• What to produce:
Reproduce the records in full. Alter nothing.

Collected data
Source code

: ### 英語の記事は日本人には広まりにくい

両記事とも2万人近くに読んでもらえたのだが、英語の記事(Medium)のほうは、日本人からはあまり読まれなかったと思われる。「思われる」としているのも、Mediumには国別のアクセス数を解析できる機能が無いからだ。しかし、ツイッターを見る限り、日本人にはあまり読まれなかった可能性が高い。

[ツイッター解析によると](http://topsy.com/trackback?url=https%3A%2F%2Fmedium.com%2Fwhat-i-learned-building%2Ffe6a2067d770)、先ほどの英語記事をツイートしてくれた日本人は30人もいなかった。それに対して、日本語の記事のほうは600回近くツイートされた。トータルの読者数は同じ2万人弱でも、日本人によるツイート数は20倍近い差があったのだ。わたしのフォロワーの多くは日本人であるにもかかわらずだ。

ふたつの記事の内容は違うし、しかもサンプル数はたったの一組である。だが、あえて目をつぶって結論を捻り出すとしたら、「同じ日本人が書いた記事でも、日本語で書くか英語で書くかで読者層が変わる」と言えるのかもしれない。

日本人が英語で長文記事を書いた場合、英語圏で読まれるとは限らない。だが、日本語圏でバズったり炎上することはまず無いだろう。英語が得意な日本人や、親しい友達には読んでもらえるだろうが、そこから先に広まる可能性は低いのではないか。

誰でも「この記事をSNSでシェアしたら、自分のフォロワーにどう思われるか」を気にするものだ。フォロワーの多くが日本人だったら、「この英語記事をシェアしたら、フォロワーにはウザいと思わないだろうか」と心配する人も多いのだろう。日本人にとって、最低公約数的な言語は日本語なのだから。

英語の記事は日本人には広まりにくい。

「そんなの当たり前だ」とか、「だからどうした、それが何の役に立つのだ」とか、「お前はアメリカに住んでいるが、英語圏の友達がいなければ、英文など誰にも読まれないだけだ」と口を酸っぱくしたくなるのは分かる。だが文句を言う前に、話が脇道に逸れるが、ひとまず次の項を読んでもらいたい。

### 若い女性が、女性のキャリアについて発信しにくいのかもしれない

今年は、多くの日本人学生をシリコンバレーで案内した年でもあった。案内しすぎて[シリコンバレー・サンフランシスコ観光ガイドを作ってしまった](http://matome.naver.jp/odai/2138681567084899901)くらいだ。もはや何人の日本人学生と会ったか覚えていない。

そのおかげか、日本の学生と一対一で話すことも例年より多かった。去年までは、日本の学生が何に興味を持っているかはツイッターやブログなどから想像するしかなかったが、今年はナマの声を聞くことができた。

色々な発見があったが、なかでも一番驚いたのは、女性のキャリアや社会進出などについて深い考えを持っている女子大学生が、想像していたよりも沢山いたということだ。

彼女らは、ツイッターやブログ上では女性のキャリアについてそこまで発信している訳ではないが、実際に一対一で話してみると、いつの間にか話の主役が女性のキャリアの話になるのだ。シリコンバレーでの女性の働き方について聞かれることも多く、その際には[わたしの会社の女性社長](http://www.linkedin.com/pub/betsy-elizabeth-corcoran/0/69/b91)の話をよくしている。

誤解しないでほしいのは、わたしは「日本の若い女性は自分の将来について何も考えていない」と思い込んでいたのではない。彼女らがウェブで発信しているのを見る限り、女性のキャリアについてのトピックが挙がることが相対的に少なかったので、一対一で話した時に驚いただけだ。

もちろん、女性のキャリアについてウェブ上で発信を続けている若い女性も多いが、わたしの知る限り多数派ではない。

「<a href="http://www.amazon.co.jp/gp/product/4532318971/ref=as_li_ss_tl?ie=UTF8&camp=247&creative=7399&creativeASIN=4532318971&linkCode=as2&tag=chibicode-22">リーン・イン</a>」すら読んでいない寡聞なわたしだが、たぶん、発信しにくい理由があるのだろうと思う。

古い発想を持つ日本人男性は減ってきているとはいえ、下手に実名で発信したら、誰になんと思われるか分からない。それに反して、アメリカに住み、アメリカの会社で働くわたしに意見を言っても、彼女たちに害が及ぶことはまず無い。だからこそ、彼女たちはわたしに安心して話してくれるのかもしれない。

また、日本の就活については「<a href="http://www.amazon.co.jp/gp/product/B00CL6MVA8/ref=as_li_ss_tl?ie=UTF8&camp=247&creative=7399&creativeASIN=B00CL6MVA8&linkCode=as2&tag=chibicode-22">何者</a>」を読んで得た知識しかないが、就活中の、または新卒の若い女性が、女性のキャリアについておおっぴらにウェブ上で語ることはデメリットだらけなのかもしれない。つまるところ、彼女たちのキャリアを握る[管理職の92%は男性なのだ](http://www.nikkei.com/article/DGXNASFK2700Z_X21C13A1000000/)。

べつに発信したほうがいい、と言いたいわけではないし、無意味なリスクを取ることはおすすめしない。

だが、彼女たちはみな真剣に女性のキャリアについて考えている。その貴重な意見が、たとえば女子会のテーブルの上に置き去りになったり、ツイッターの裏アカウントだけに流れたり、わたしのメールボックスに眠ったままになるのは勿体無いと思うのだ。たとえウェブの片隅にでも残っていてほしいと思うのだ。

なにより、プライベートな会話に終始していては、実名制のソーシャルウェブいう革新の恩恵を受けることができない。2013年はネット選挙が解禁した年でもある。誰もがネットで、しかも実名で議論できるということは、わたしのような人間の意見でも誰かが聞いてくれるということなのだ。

• Exercise solution:
Source code

: ### 英語の記事は日本人には広まりにくい

両記事とも2万人近くに読んでもらえたのだが、英語の記事(Medium)のほうは、日本人からはあまり読まれなかったと思われる。「思われる」としているのも、Mediumには国別のアクセス数を解析できる機能が無いからだ。しかし、ツイッターを見る限り、日本人にはあまり読まれなかった可能性が高い。

[ツイッター解析によると](http://topsy.com/trackback?url=https%3A%2F%2Fmedium.com%2Fwhat-i-learned-building%2Ffe6a2067d770)、先ほどの英語記事をツイートしてくれた日本人は30人もいなかった。それに対して、日本語の記事のほうは600回近くツイートされた。トータルの読者数は同じ2万人弱でも、日本人によるツイート数は20倍近い差があったのだ。わたしのフォロワーの多くは日本人であるにもかかわらずだ。

ふたつの記事の内容は違うし、しかもサンプル数はたったの一組である。だが、あえて目をつぶって結論を捻り出すとしたら、「同じ日本人が書いた記事でも、日本語で書くか英語で書くかで読者層が変わる」と言えるのかもしれない。

日本人が英語で長文記事を書いた場合、英語圏で読まれるとは限らない。だが、日本語圏でバズったり炎上することはまず無いだろう。英語が得意な日本人や、親しい友達には読んでもらえるだろうが、そこから先に広まる可能性は低いのではないか。

誰でも「この記事をSNSでシェアしたら、自分のフォロワーにどう思われるか」を気にするものだ。フォロワーの多くが日本人だったら、「この英語記事をシェアしたら、フォロワーにはウザいと思わないだろうか」と心配する人も多いのだろう。日本人にとって、最低公約数的な言語は日本語なのだから。

英語の記事は日本人には広まりにくい。

「そんなの当たり前だ」とか、「だからどうした、それが何の役に立つのだ」とか、「お前はアメリカに住んでいるが、英語圏の友達がいなければ、英文など誰にも読まれないだけだ」と口を酸っぱくしたくなるのは分かる。だが文句を言う前に、話が脇道に逸れるが、ひとまず次の項を読んでもらいたい。

### 若い女性が、女性のキャリアについて発信しにくいのかもしれない

今年は、多くの日本人学生をシリコンバレーで案内した年でもあった。案内しすぎて[シリコンバレー・サンフランシスコ観光ガイドを作ってしまった](http://matome.naver.jp/odai/2138681567084899901)くらいだ。もはや何人の日本人学生と会ったか覚えていない。

そのおかげか、日本の学生と一対一で話すことも例年より多かった。去年までは、日本の学生が何に興味を持っているかはツイッターやブログなどから想像するしかなかったが、今年はナマの声を聞くことができた。

色々な発見があったが、なかでも一番驚いたのは、女性のキャリアや社会進出などについて深い考えを持っている女子大学生が、想像していたよりも沢山いたということだ。

彼女らは、ツイッターやブログ上では女性のキャリアについてそこまで発信している訳ではないが、実際に一対一で話してみると、いつの間にか話の主役が女性のキャリアの話になるのだ。シリコンバレーでの女性の働き方について聞かれることも多く、その際には[わたしの会社の女性社長](http://www.linkedin.com/pub/betsy-elizabeth-corcoran/0/69/b91)の話をよくしている。

誤解しないでほしいのは、わたしは「日本の若い女性は自分の将来について何も考えていない」と思い込んでいたのではない。彼女らがウェブで発信しているのを見る限り、女性のキャリアについてのトピックが挙がることが相対的に少なかったので、一対一で話した時に驚いただけだ。

もちろん、女性のキャリアについてウェブ上で発信を続けている若い女性も多いが、わたしの知る限り多数派ではない。

「<a href="http://www.amazon.co.jp/gp/product/4532318971/ref=as_li_ss_tl?ie=UTF8&camp=247&creative=7399&creativeASIN=4532318971&linkCode=as2&tag=chibicode-22">リーン・イン</a>」すら読んでいない寡聞なわたしだが、たぶん、発信しにくい理由があるのだろうと思う。

古い発想を持つ日本人男性は減ってきているとはいえ、下手に実名で発信したら、誰になんと思われるか分からない。それに反して、アメリカに住み、アメリカの会社で働くわたしに意見を言っても、彼女たちに害が及ぶことはまず無い。だからこそ、彼女たちはわたしに安心して話してくれるのかもしれない。

また、日本の就活については「<a href="http://www.amazon.co.jp/gp/product/B00CL6MVA8/ref=as_li_ss_tl?ie=UTF8&camp=247&creative=7399&creativeASIN=B00CL6MVA8&linkCode=as2&tag=chibicode-22">何者</a>」を読んで得た知識しかないが、就活中の、または新卒の若い女性が、女性のキャリアについておおっぴらにウェブ上で語ることはデメリットだらけなのかもしれない。つまるところ、彼女たちのキャリアを握る[管理職の92%は男性なのだ](http://www.nikkei.com/article/DGXNASFK2700Z_X21C13A1000000/)。

べつに発信したほうがいい、と言いたいわけではないし、無意味なリスクを取ることはおすすめしない。

だが、彼女たちはみな真剣に女性のキャリアについて考えている。その貴重な意見が、たとえば女子会のテーブルの上に置き去りになったり、ツイッターの裏アカウントだけに流れたり、わたしのメールボックスに眠ったままになるのは勿体無いと思うのだ。たとえウェブの片隅にでも残っていてほしいと思うのだ。

なにより、プライベートな会話に終始していては、実名制のソーシャルウェブいう革新の恩恵を受けることができない。2013年はネット選挙が解禁した年でもある。誰もがネットで、しかも実名で議論できるということは、わたしのような人間の意見でも誰かが聞いてくれるということなのだ。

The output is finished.